═════ TASK MATERIAL
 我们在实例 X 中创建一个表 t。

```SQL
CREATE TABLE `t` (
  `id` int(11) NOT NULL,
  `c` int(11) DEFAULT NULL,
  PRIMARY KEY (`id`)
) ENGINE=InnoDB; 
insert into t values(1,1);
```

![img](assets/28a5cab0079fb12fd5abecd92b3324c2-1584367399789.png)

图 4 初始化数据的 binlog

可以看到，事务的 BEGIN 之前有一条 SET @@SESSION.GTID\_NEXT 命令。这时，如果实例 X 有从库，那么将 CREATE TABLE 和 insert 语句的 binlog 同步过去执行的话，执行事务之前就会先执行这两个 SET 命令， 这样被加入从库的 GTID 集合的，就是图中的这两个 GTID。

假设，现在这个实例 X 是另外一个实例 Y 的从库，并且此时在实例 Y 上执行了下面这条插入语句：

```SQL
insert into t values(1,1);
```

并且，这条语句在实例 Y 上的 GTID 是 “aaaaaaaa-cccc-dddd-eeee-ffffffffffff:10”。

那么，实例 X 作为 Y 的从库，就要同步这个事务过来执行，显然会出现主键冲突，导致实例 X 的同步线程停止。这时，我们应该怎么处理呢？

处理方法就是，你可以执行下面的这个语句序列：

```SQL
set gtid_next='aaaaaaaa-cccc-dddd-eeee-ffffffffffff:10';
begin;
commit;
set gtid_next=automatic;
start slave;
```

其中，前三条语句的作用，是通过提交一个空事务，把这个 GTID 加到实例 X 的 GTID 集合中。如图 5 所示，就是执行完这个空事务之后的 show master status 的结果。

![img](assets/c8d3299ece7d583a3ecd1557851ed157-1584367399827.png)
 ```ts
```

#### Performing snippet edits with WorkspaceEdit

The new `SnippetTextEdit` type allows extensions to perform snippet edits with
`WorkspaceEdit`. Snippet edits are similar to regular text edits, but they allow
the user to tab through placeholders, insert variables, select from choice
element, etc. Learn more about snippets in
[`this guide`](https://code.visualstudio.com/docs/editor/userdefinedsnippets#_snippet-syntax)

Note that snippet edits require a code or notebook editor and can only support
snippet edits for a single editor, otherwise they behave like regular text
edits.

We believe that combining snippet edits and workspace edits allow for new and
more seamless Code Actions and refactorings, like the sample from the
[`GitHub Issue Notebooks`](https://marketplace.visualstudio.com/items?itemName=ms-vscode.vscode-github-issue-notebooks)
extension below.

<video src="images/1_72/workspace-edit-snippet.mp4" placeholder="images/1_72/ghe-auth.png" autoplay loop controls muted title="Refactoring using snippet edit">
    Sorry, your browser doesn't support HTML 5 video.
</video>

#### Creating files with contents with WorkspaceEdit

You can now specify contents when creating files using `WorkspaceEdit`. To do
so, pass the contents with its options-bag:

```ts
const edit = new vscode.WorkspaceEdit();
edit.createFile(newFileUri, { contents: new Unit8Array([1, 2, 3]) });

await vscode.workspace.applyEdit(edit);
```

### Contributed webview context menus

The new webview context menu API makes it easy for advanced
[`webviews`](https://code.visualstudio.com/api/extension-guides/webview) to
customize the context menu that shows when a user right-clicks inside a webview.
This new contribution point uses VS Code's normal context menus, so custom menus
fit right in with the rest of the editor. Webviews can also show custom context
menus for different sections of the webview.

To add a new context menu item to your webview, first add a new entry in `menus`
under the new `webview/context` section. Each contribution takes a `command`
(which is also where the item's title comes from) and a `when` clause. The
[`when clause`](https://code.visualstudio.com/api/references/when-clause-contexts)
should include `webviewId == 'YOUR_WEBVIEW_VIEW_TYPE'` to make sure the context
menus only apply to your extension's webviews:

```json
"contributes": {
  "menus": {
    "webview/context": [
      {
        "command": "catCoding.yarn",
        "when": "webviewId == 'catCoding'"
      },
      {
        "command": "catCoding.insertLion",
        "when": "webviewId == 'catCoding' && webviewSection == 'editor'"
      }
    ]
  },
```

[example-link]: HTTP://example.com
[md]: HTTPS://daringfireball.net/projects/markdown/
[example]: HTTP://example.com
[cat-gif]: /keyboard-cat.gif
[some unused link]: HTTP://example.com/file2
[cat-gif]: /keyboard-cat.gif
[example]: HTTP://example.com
══════════
» **DESCRIPTION OF THE TASK**
Please return exactly the lines from the one containing "fit right in" through the end of the entries above, adding no other line.

» **YOUR SOLUTION**
fit right in with the rest of the editor. Webviews can also show custom context
menus for different sections of the webview.

To add a new context menu item to your webview, first add a new entry in `menus`
under the new `webview/context` section. Each contribution takes a `command`
(which is also where the item's title comes from) and a `when` clause. The
[`when clause`](https://code.visualstudio.com/api/references/when-clause-contexts)
should include `webviewId == 'YOUR_WEBVIEW_VIEW_TYPE'` to make sure the context
menus only apply to your extension's webviews:

```json
"contributes": {
  "menus": {
    "webview/context": [
      {
        "command": "catCoding.yarn",
        "when": "webviewId == 'catCoding'"
      },
      {
        "command": "catCoding.insertLion",
        "when": "webviewId == 'catCoding' && webviewSection == 'editor'"
      }
    ]
  },
```

[example-link]: HTTP://example.com
[md]: HTTPS://daringfireball.net/projects/markdown/
[example]: HTTP://example.com
[cat-gif]: /keyboard-cat.gif
[some unused link]: HTTP://example.com/file2
[cat-gif]: /keyboard-cat.gif
[example]: HTTP://example.com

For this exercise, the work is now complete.